To increase diversity in the workplace should not be a matter of ticking boxes to meet some social status quota, it should be a natural occurrence within a respectful corporate culture.
When the workplace environment is healthy, then opportunities flow to those of ability regardless of gender, race or creed.
It is sad to say that in some textile industries, women have be restricted to only sewing operation jobs and as such the odious term of ‘juki girl’ has arisen. This term has the unpleasant meaning that the ‘juki girl’ is fair game for harassment by male supervisors and male co-workers, and as such reflects the sickness of that company’s culture.
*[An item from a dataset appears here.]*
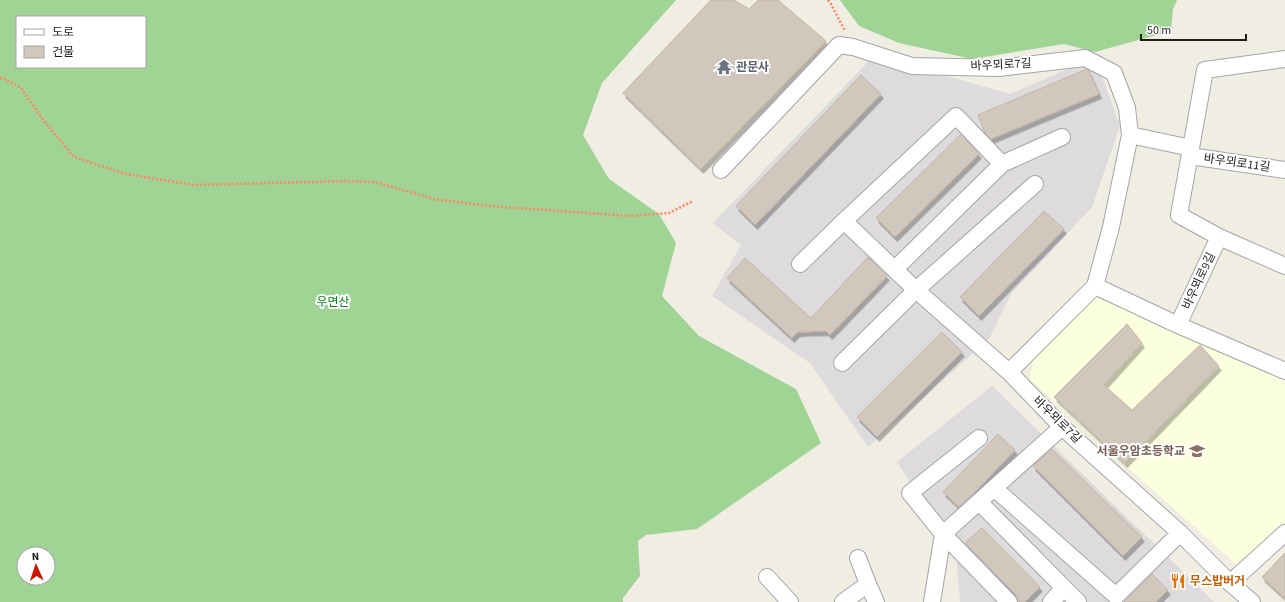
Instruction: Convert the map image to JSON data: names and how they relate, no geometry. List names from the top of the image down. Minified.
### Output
{"streets":{"street":["바우뫼로7길","바우뫼로11길","바우뫼로9길"]},"crossings":[["바우뫼로7길","바우뫼로11길"]],"parks":["우면산"],"places":{"temple":["관문사"],"school or university":["서울우암초등학교"],"restaurant":["무스밥버거"]},"legend":["도로","건물"],"scale_bar":"50 m","north":"top"}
Some may even try to argue that the region’s culture needs to be taken into account as it may be a very patriarchal environment. Such arguments only reveal an ingrained disrespect for women.
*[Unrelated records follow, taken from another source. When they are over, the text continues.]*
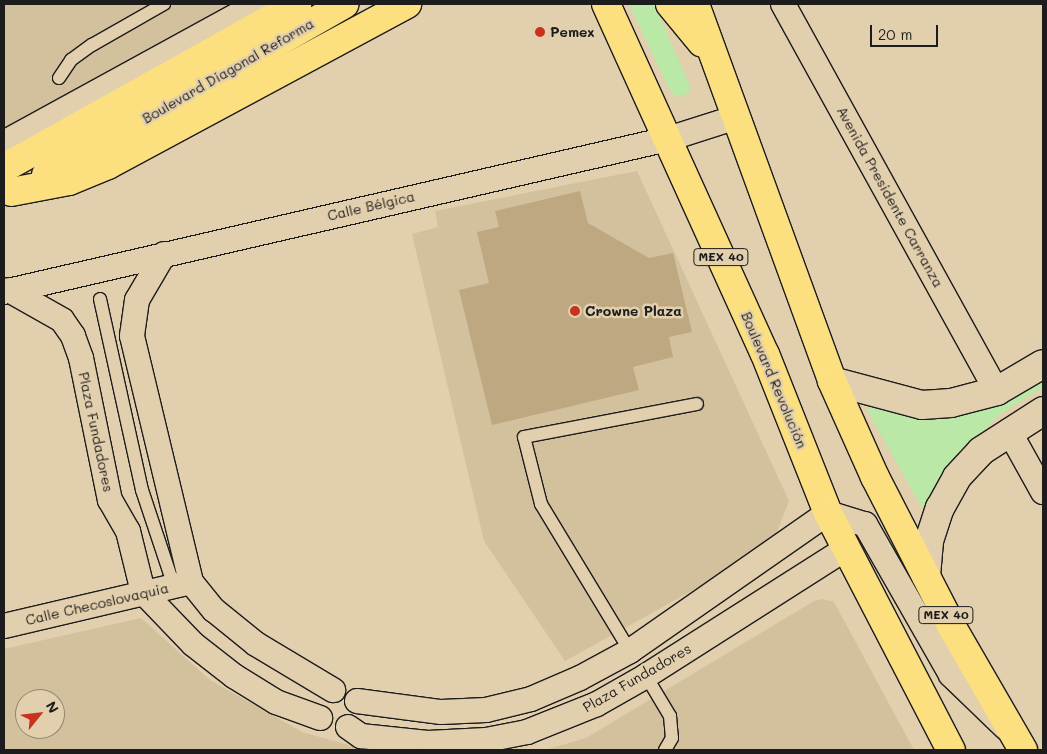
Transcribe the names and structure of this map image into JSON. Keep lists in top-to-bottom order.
{
  "streets": {
    "main road": ["Boulevard Diagonal Reforma", "MEX 40", "Boulevard Revolución"],
    "street": [
      "Avenida Presidente Carranza",
      "Calle Bélgica",
      "Plaza Fundadores",
      "Calle Checoslovaquia"
    ]
  },
  "crossings": [
    ["Calle Bélgica", "MEX 40"],
    ["Calle Bélgica", "Boulevard Revolución"],
    ["Calle Bélgica", "Plaza Fundadores"],
    ["Boulevard Revolución", "Plaza Fundadores"],
    ["Plaza Fundadores", "Calle Checoslovaquia"]
  ],
  "places": ["Pemex", "Crowne Plaza"],
  "scale_bar": "20 m",
  "north": "top right"
}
However it is term and attitude that ethical manufacturing companies outlaw with zero tolerance for obvious reasons.
To overcome this slide into male dominated hierarchies, ethical manufacturers train and promote men and women equally, allowing the most capable to rise to the top.
A quick look within our knitting department will show the significant presence of women technicians operating and repairing the computerised knitting plant. There are no quotas to drive this situation in Elegant, it just makes good business sense.
In a generally male dominated industry, the promotion of women into technical roles means we have an expanded pool of clever and capable candidates to work with. With the increase in technology in all aspects of manufacturing, brain power is the key. No longer is strength and muscle required to operate computer driven production facilities. So antiquated attitudes to women’s roles are a thing of the past if a company wants to thrive in the 21st century.
Therefore Diversity should not be something a company is compelled to do, it should be something it wants to do, not only because it is the right thing, but because it is plain commonsense.